▶ _Job item_
Go through the records below and show every line with the string "Fredrik".

START Data under study

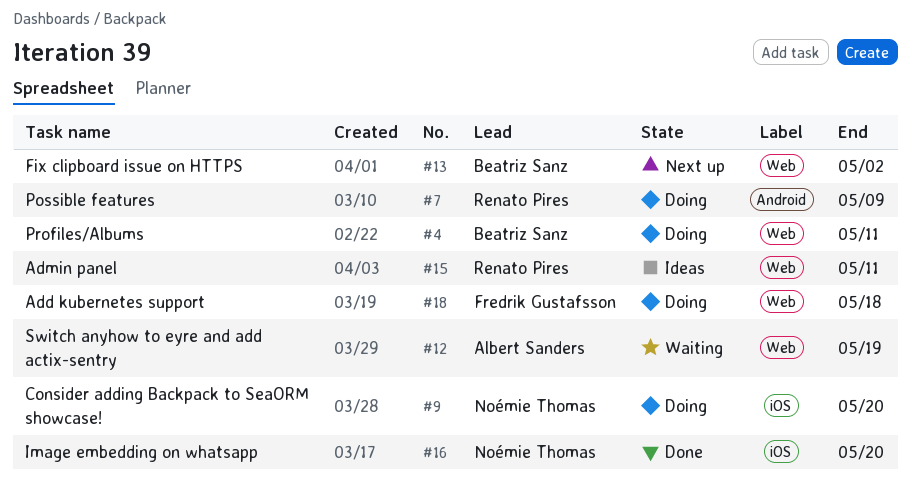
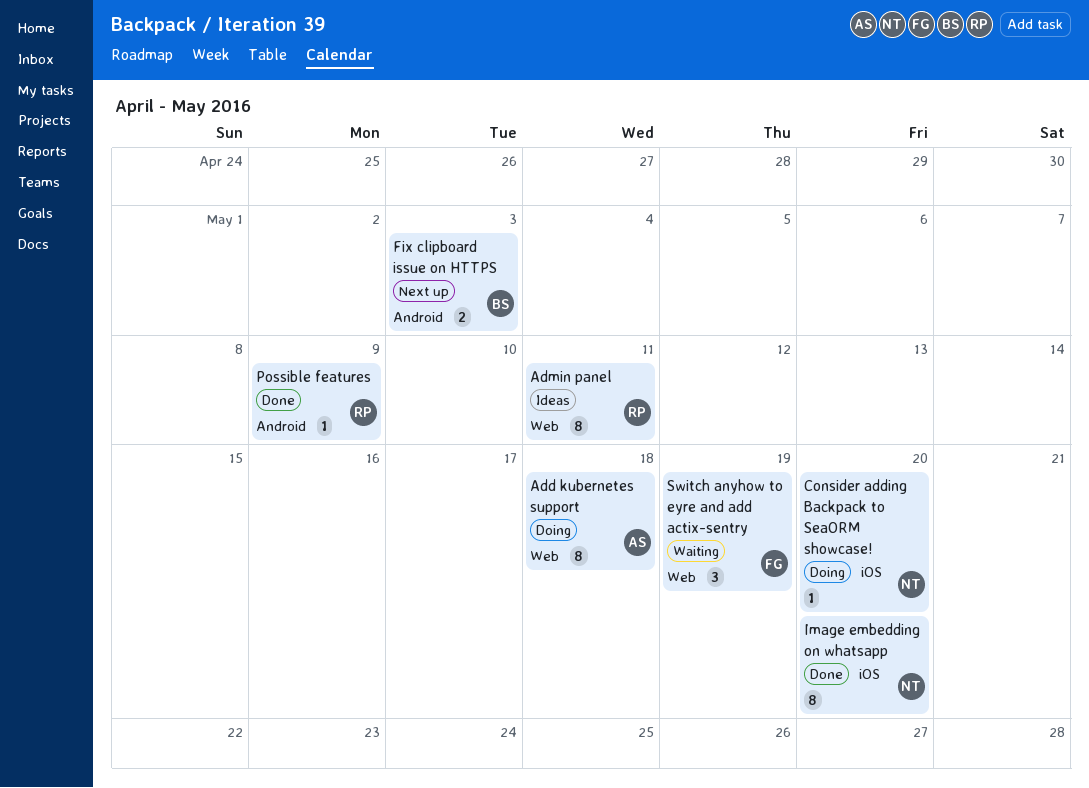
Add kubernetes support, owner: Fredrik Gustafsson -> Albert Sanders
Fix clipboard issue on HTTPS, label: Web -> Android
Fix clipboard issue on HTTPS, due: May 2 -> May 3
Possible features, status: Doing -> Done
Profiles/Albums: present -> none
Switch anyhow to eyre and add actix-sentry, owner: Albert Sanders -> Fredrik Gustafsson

END Data under study
START Data under study

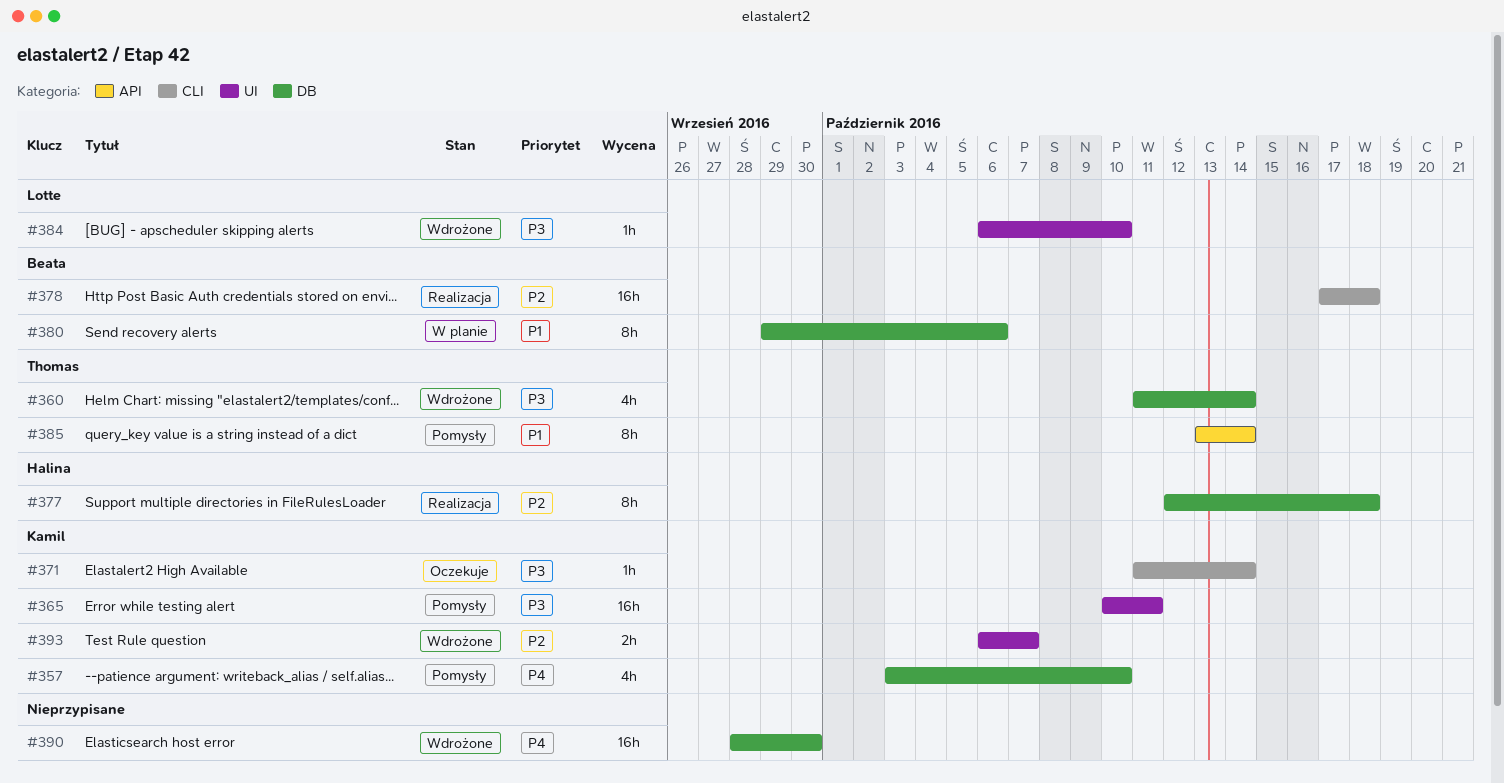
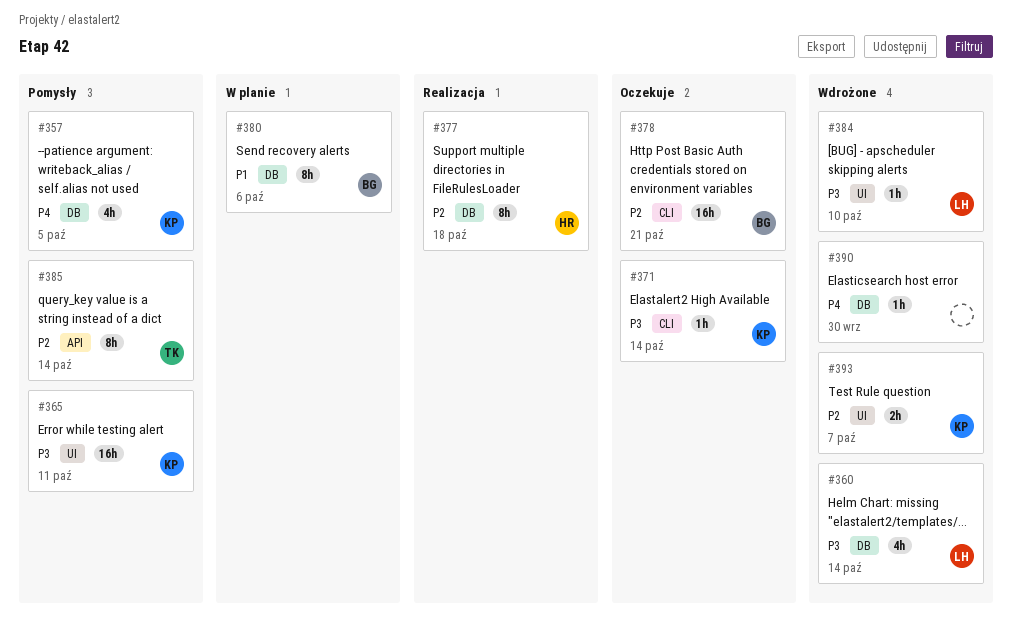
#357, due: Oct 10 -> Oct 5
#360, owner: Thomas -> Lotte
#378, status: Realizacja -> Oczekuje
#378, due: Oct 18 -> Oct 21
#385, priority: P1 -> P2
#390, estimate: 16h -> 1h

END Data under study

▶ _Task result_
Add kubernetes support, owner: Fredrik Gustafsson -> Albert Sanders
Switch anyhow to eyre and add actix-sentry, owner: Albert Sanders -> Fredrik Gustafsson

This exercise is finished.